● **What to produce**
Extract every line of the material below that contains the string "NewBodyOperationType". Case counts, so match it letter for letter.

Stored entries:
▬▬▬▬▬▬
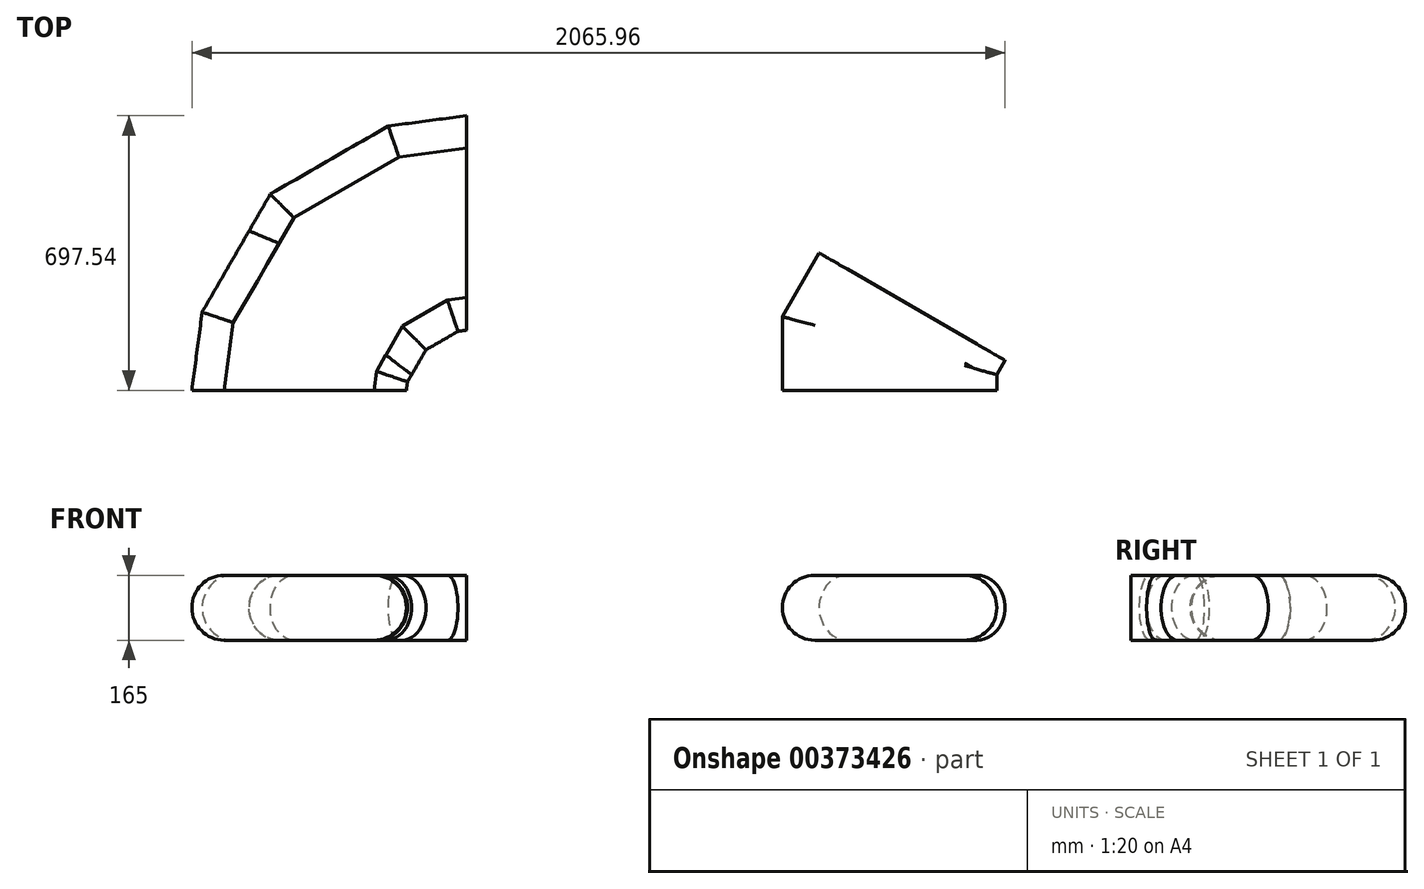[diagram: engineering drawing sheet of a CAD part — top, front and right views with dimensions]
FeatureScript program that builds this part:
annotation { "Feature Type Name" : "Feature", "Feature Type Description" : "" }
export const myFeature = defineFeature(function(context is Context, id is Id, definition is map)
    precondition{}
    {
        {
            var Q0;
            Q0=qCreatedBy(makeId("Top.planeOp"),FACE);
            var sketch = newSketch(context, id + "F0", { "sketchPlane" : qUnion([Q0])});
            skLineSegment(sketch, "E0.bottom", {"start": v(272.5, -57) * mm, "end": v(-272.5, -57) * mm});
            skLineSegment(sketch, "E0.top", {"start": v(272.5, 57) * mm, "end": v(-272.5, 57) * mm});
            skLineSegment(sketch, "E0.left", {"start": v(272.5, -57) * mm, "end": v(272.5, 57) * mm});
            skLineSegment(sketch, "E0.right", {"start": v(-272.5, -57) * mm, "end": v(-272.5, 57) * mm});
            skPoint(sketch, "E0.middle", {"position": v(0, 0) * mm});
            skLineSegment(sketch, "E1", {"start": v(0, -57) * mm, "end": v(425, -57) * mm, "construction": true});
            skCircle(sketch, "E2", {"center": v(425, -57) * mm, "radius": 425 * mm, "construction": true});
            skLineSegment(sketch, "E3", {"start": v(425, -57) * mm, "end": v(0, 57) * mm, "construction": true});
            skLineSegment(sketch, "E4", {"start": v(-272.5, 57) * mm, "end": v(-272.5, 312.2) * mm, "construction": true});
            skLineSegment(sketch, "E5", {"start": v(0, 57) * mm, "end": v(-272.5, 130.1) * mm, "construction": true});
            skLineSegment(sketch, "E6", {"start": v(29.53, 167.1) * mm, "end": v(292.73, 96.5) * mm, "construction": true});
            skLineSegment(sketch, "E7", {"start": v(29.53, 167.1) * mm, "end": v(-233.66, 237.7) * mm, "construction": true});
            skLineSegment(sketch, "E8", {"start": v(-272.5, 57) * mm, "end": v(-272.5, 130.1) * mm});
            skLineSegment(sketch, "E9", {"start": v(-272.5, 130.1) * mm, "end": v(-233.66, 237.7) * mm});
            skLineSegment(sketch, "E10", {"start": v(-233.66, 237.7) * mm, "end": v(292.73, 96.5) * mm});
            skLineSegment(sketch, "E11", {"start": v(292.73, 96.5) * mm, "end": v(272.5, -16.1) * mm});
            skLineSegment(sketch, "E12", {"start": v(29.53, 167.1) * mm, "end": v(0, 57) * mm});
            skLineSegment(sketch, "E13", {"start": v(0, 57) * mm, "end": v(0, -57) * mm});
            skSolve(sketch);
        }
        {
            var Q0;
            Q0=qCreatedBy(makeId("Front.planeOp"),FACE);
            var sketch = newSketch(context, id + "F1", { "sketchPlane" : qUnion([Q0])});
            skLineSegment(sketch, "E14.bottom", {"start": v(190, -82.5) * mm, "end": v(-190, -82.5) * mm});
            skLineSegment(sketch, "E14.top", {"start": v(190, 82.5) * mm, "end": v(-190, 82.5) * mm});
            skLineSegment(sketch, "E14.left", {"start": v(190, -82.5) * mm, "end": v(190, 82.5) * mm});
            skLineSegment(sketch, "E14.right", {"start": v(-190, -82.5) * mm, "end": v(-190, 82.5) * mm});
            skPoint(sketch, "E14.middle", {"position": v(0, 0) * mm});
            skArc(sketch, "E15", {"start": v(-190, 82.5) * mm, "mid": v(-272.5, 0) * mm, "end": v(-190, -82.5) * mm});
            skArc(sketch, "E16", {"start": v(190, -82.5) * mm, "mid": v(272.5, 0) * mm, "end": v(190, 82.5) * mm});
            skSolve(sketch);
        }
        {
            var Q0;
            Q0=sQuery(id+"F0.wireOp",EDGE,"E10");
            cPlane(context, id + "F2", {"entities" : qUnion([Q0]), "cplaneType" : CPlaneType.LINE_ANGLE, "offset" : 25 * mm, "angle" : 0 * degree, "width" : 150 * mm, "height" : 150 * mm});
        }
        {
            var Q0;
            Q0=qCreatedBy(id+"F2.planeOp",FACE);
            var sketch = newSketch(context, id + "F3", { "sketchPlane" : qUnion([Q0])});
            skPoint(sketch, "E17.middle", {"position": v(0, 0) * mm});
            skLineSegment(sketch, "E18.bottom", {"start": v(204.8, -82.5) * mm, "end": v(-175.2, -82.5) * mm});
            skLineSegment(sketch, "E18.top", {"start": v(204.8, 82.5) * mm, "end": v(-175.2, 82.5) * mm});
            skLineSegment(sketch, "E18.left", {"start": v(204.8, -82.5) * mm, "end": v(204.8, 82.5) * mm});
            skLineSegment(sketch, "E18.right", {"start": v(-175.2, -82.5) * mm, "end": v(-175.2, 82.5) * mm});
            skPoint(sketch, "E18.middle", {"position": v(14.8, 0) * mm});
            skArc(sketch, "E19", {"start": v(-175.2, 82.5) * mm, "mid": v(-257.7, 0) * mm, "end": v(-175.2, -82.5) * mm});
            skArc(sketch, "E20", {"start": v(204.8, -82.5) * mm, "mid": v(287.3, 0) * mm, "end": v(204.8, 82.5) * mm});
            skSolve(sketch);
        }
        {
            var Q0;
            Q0=makeQuery(id+"F3.imprint","IMPRINT",FACE,{"disambiguationData":[TD([[makeQuery(id+"F3.imprint","IMPRINT",EDGE,{"derivedFrom":sQuery(id+"F3.wireOp",EDGE,"E18.bottom")}),-1.0]])]});
            var Q1;
            Q1=makeQuery(id+"F3.imprint","IMPRINT",FACE,{"disambiguationData":[TD([[makeQuery(id+"F3.imprint","IMPRINT",EDGE,{"derivedFrom":sQuery(id+"F3.wireOp",EDGE,"E18.right")}),1.0]])]});
            var Q2;
            Q2=makeQuery(id+"F3.imprint","IMPRINT",FACE,{"disambiguationData":[TD([[makeQuery(id+"F3.imprint","IMPRINT",EDGE,{"derivedFrom":sQuery(id+"F3.wireOp",EDGE,"E18.left")}),-1.0]])]});
            var Q3;
            Q3=sQuery(id+"F0.wireOp",EDGE,"E12");
            var Q4;
            Q4=sQuery(id+"F0.wireOp",EDGE,"E13");
            sweep(context, id + "F4", {"profiles" : qUnion([Q0, Q1, Q2]), "path" : qUnion([Q3, Q4])});
        }
        {
            var Q0;
            Q0=qCreatedBy(makeId("Top.planeOp"),FACE);
            var sketch = newSketch(context, id + "F5", { "sketchPlane" : qUnion([Q0])});
            skLineSegment(sketch, "E21", {"start": v(0, 0) * mm, "end": v(1000, 0) * mm, "construction": true});
            skLineSegment(sketch, "E22", {"start": v(1000, 0) * mm, "end": v(1000, 500) * mm, "construction": true});
            skLineSegment(sketch, "E23", {"start": v(1000, 0) * mm, "end": v(1000, -500) * mm, "construction": true});
            skLineSegment(sketch, "E24", {"start": v(1000, 0) * mm, "end": v(1425, 0) * mm, "construction": true});
            skCircle(sketch, "E25", {"center": v(1425, 0) * mm, "radius": 425 * mm, "construction": true});
            skLineSegment(sketch, "E26", {"start": v(1014.48, 110) * mm, "end": v(1425, 0) * mm, "construction": true});
            skLineSegment(sketch, "E27", {"start": v(1124.48, 300.52) * mm, "end": v(1425, 0) * mm, "construction": true});
            skLineSegment(sketch, "E28", {"start": v(1315, 410.52) * mm, "end": v(1425, 0) * mm, "construction": true});
            skLineSegment(sketch, "E29", {"start": v(1425, 425) * mm, "end": v(1425, 0) * mm, "construction": true});
            skLineSegment(sketch, "E30", {"start": v(1000, 0) * mm, "end": v(1014.48, 110) * mm});
            skLineSegment(sketch, "E31", {"start": v(1124.48, 300.52) * mm, "end": v(1315, 410.52) * mm});
            skLineSegment(sketch, "E32", {"start": v(1069.48, 205.26) * mm, "end": v(1124.48, 300.52) * mm});
            skLineSegment(sketch, "E33", {"start": v(1315, 410.52) * mm, "end": v(1425, 425) * mm});
            skPoint(sketch, "E34", {"position": v(1069.48, 205.26) * mm});
            skLineSegment(sketch, "E35", {"start": v(1014.48, 110) * mm, "end": v(1069.48, 205.26) * mm});
            skSolve(sketch);
        }
        {
            var Q0;
            Q0=sQuery(id+"F5.wireOp",EDGE,"E29");
            cPlane(context, id + "F6", {"entities" : qUnion([Q0]), "cplaneType" : CPlaneType.LINE_ANGLE, "offset" : 25 * mm, "angle" : 90 * degree, "width" : 150 * mm, "height" : 150 * mm});
        }
        {
            var Q0;
            Q0=qCreatedBy(id+"F6.planeOp",FACE);
            var sketch = newSketch(context, id + "F7", { "sketchPlane" : qUnion([Q0])});
            skLineSegment(sketch, "E36.bottom", {"start": v(615.04, -82.5) * mm, "end": v(235.04, -82.5) * mm});
            skLineSegment(sketch, "E36.top", {"start": v(615.04, 82.5) * mm, "end": v(235.04, 82.5) * mm});
            skPoint(sketch, "E36.middle", {"position": v(425.04, 0) * mm});
            skArc(sketch, "E37", {"start": v(235.04, 82.5) * mm, "mid": v(152.54, 0) * mm, "end": v(235.04, -82.5) * mm});
            skArc(sketch, "E38", {"start": v(615.04, -82.5) * mm, "mid": v(697.54, 0) * mm, "end": v(615.04, 82.5) * mm});
            skSolve(sketch);
        }
        {
            var Q0;
            Q0=makeQuery(id+"F1.imprint","IMPRINT",FACE,{"disambiguationData":[TD([[makeQuery(id+"F1.imprint","IMPRINT",EDGE,{"derivedFrom":sQuery(id+"F1.wireOp",EDGE,"E14.bottom")}),-1.0]])]});
            var sketch = newSketch(context, id + "F8", { "sketchPlane" : qUnion([Q0])});
            skLineSegment(sketch, "E39.bottom", {"start": v(1189.85, -82.5) * mm, "end": v(809.85, -82.5) * mm});
            skLineSegment(sketch, "E39.top", {"start": v(1189.85, 82.5) * mm, "end": v(809.85, 82.5) * mm});
            skPoint(sketch, "E39.middle", {"position": v(999.85, 0) * mm});
            skArc(sketch, "E40", {"start": v(809.85, 82.5) * mm, "mid": v(727.35, 0) * mm, "end": v(809.85, -82.5) * mm});
            skArc(sketch, "E41", {"start": v(1189.85, -82.5) * mm, "mid": v(1272.35, 0) * mm, "end": v(1189.85, 82.5) * mm});
            skSolve(sketch);
        }
        {
            var Q0;
            Q0=makeQuery(id+"F7.imprint","IMPRINT",FACE,{"disambiguationData":[TD([[makeQuery(id+"F7.imprint","IMPRINT",EDGE,{"derivedFrom":sQuery(id+"F7.wireOp",EDGE,"E36.bottom")}),-1.0]])]});
            var Q1;
            Q1=sQuery(id+"F5.wireOp",EDGE,"E33");
            var Q2;
            Q2=sQuery(id+"F5.wireOp",EDGE,"E31");
            var Q3;
            Q3=sQuery(id+"F5.wireOp",EDGE,"E32");
            sweep(context, id + "F9", {"profiles" : qUnion([Q0]), "path" : qUnion([Q1, Q2, Q3])});
        }
        {
            var Q0;
            Q0=makeQuery(id+"F8.imprint","IMPRINT",FACE,{"disambiguationData":[TD([[makeQuery(id+"F8.imprint","IMPRINT",EDGE,{"derivedFrom":sQuery(id+"F8.wireOp",EDGE,"E39.bottom")}),-1.0]])]});
            var Q1;
            Q1=sQuery(id+"F5.wireOp",EDGE,"E30");
            var Q2;
            Q2=sQuery(id+"F5.wireOp",EDGE,"E35");
            var Q3;
            Q3=sQuery(id+"F5.wireOp",EDGE,"E32");
            sweep(context, id + "F10", {"operationType" : NewBodyOperationType.ADD, "profiles" : qUnion([Q0]), "path" : qUnion([Q1, Q2, Q3])});
        }
        {
            var Q0;
            Q0=qCreatedBy(makeId("Top.planeOp"),FACE);
            var sketch = newSketch(context, id + "F11", { "sketchPlane" : qUnion([Q0])});
            skLineSegment(sketch, "E42", {"start": v(0, 0) * mm, "end": v(2500, 0) * mm, "construction": true});
            skLineSegment(sketch, "E43", {"start": v(2500, 0) * mm, "end": v(2925, 0) * mm, "construction": true});
            skCircle(sketch, "E44", {"center": v(2925, 0) * mm, "radius": 425 * mm, "construction": true});
            skLineSegment(sketch, "E45", {"start": v(2556.94, 212.5) * mm, "end": v(2925, 0) * mm, "construction": true});
            skLineSegment(sketch, "E46", {"start": v(2500, 0) * mm, "end": v(2500, 114) * mm, "construction": true});
            skLineSegment(sketch, "E47", {"start": v(2556.94, 212.5) * mm, "end": v(2792.93, 76.25) * mm, "construction": true});
            skLineSegment(sketch, "E48", {"start": v(2556.94, 212.5) * mm, "end": v(2321.02, 348.88) * mm, "construction": true});
            skLineSegment(sketch, "E49", {"start": v(2500, 114) * mm, "end": v(2556.94, 212.5) * mm});
            skLineSegment(sketch, "E50", {"start": v(2500, 0) * mm, "end": v(2500, 114) * mm});
            skLineSegment(sketch, "E51", {"start": v(2556.94, 212.5) * mm, "end": v(2528.47, 163.25) * mm});
            skSolve(sketch);
        }
        {
            var Q0;
            Q0=sQuery(id+"F11.wireOp",EDGE,"E43");
            cPlane(context, id + "F12", {"entities" : qUnion([Q0]), "cplaneType" : CPlaneType.LINE_ANGLE, "offset" : 25 * mm, "angle" : 180 * degree, "width" : 150 * mm, "height" : 150 * mm});
        }
        {
            var Q0;
            Q0=qCreatedBy(id+"F12.planeOp",FACE);
            var sketch = newSketch(context, id + "F13", { "sketchPlane" : qUnion([Q0])});
            skLineSegment(sketch, "E52.bottom", {"start": v(2689.9, -82.5) * mm, "end": v(2309.9, -82.5) * mm});
            skLineSegment(sketch, "E52.top", {"start": v(2689.9, 82.5) * mm, "end": v(2309.9, 82.5) * mm});
            skPoint(sketch, "E52.middle", {"position": v(2499.9, 0) * mm});
            skArc(sketch, "E53", {"start": v(2309.9, 82.5) * mm, "mid": v(2227.4, 0) * mm, "end": v(2309.9, -82.5) * mm});
            skArc(sketch, "E54", {"start": v(2689.9, -82.5) * mm, "mid": v(2772.4, 0) * mm, "end": v(2689.9, 82.5) * mm});
            skSolve(sketch);
        }
        {
            var Q0;
            Q0=sQuery(id+"F11.wireOp",EDGE,"E48");
            cPlane(context, id + "F14", {"entities" : qUnion([Q0]), "cplaneType" : CPlaneType.LINE_ANGLE, "offset" : 25 * mm, "angle" : 180 * degree, "width" : 150 * mm, "height" : 150 * mm});
        }
        {
            var Q0;
            Q0=qCreatedBy(id+"F14.planeOp",FACE);
            var sketch = newSketch(context, id + "F15", { "sketchPlane" : qUnion([Q0])});
            skLineSegment(sketch, "E55.bottom", {"start": v(-1917.87, -82.5) * mm, "end": v(-2297.87, -82.5) * mm});
            skLineSegment(sketch, "E55.top", {"start": v(-1917.87, 82.5) * mm, "end": v(-2297.87, 82.5) * mm});
            skPoint(sketch, "E55.middle", {"position": v(-2107.87, 0) * mm});
            skArc(sketch, "E56", {"start": v(-2297.87, 82.5) * mm, "mid": v(-2380.37, 0) * mm, "end": v(-2297.87, -82.5) * mm});
            skArc(sketch, "E57", {"start": v(-1917.87, -82.5) * mm, "mid": v(-1835.37, 0) * mm, "end": v(-1917.87, 82.5) * mm});
            skSolve(sketch);
        }
        {
            var Q0;
            Q0=makeQuery(id+"F15.imprint","IMPRINT",FACE,{"disambiguationData":[TD([[makeQuery(id+"F15.imprint","IMPRINT",EDGE,{"derivedFrom":sQuery(id+"F15.wireOp",EDGE,"E55.bottom")}),-1.0]])]});
            var Q1;
            Q1=sQuery(id+"F11.wireOp",EDGE,"E51");
            sweep(context, id + "F16", {"profiles" : qUnion([Q0]), "path" : qUnion([Q1])});
        }
        {
            var Q0;
            Q0=makeQuery(id+"F13.imprint","IMPRINT",FACE,{"disambiguationData":[TD([[makeQuery(id+"F13.imprint","IMPRINT",EDGE,{"derivedFrom":sQuery(id+"F13.wireOp",EDGE,"E52.bottom")}),-1.0]])]});
            var Q1;
            Q1=sQuery(id+"F11.wireOp",EDGE,"E50");
            var Q2;
            Q2=sQuery(id+"F11.wireOp",EDGE,"E49");
            sweep(context, id + "F17", {"operationType" : NewBodyOperationType.ADD, "profiles" : qUnion([Q0]), "path" : qUnion([Q1, Q2])});
        }
        {
            var Q0;
            Q0=makeQuery(id+"F4.opSweep","SWEPT_BODY",BODY,{"disambiguationData":[OSD([sQuery(id+"F0.wireOp",EDGE,"E13"),sQuery(id+"F3.wireOp",EDGE,"E18.bottom"),sQuery(id+"F3.wireOp",EDGE,"E18.top"),sQuery(id+"F3.wireOp",EDGE,"E19"),sQuery(id+"F3.wireOp",EDGE,"E20")])]});
            deleteBodies(context, id + "F18", {"entities" : qUnion([Q0])});
        }
        {
            var Q0;
            Q0=makeQuery(id+"F9.opSweep","SWEPT_BODY",BODY,{"disambiguationData":[OSD([sQuery(id+"F5.wireOp",EDGE,"E32"),sQuery(id+"F7.wireOp",EDGE,"E36.bottom"),sQuery(id+"F7.wireOp",EDGE,"E36.top"),sQuery(id+"F7.wireOp",EDGE,"E37"),sQuery(id+"F7.wireOp",EDGE,"E38")])]});
            transform(context, id + "F19", {"entities" : qUnion([Q0]), "transformType" : TransformType.COPY});
        }
    });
▬▬▬▬▬▬
● **Complete output**
            sweep(context, id + "F10", {"operationType" : NewBodyOperationType.ADD, "profiles" : qUnion([Q0]), "path" : qUnion([Q1, Q2, Q3])});
            sweep(context, id + "F17", {"operationType" : NewBodyOperationType.ADD, "profiles" : qUnion([Q0]), "path" : qUnion([Q1, Q2])});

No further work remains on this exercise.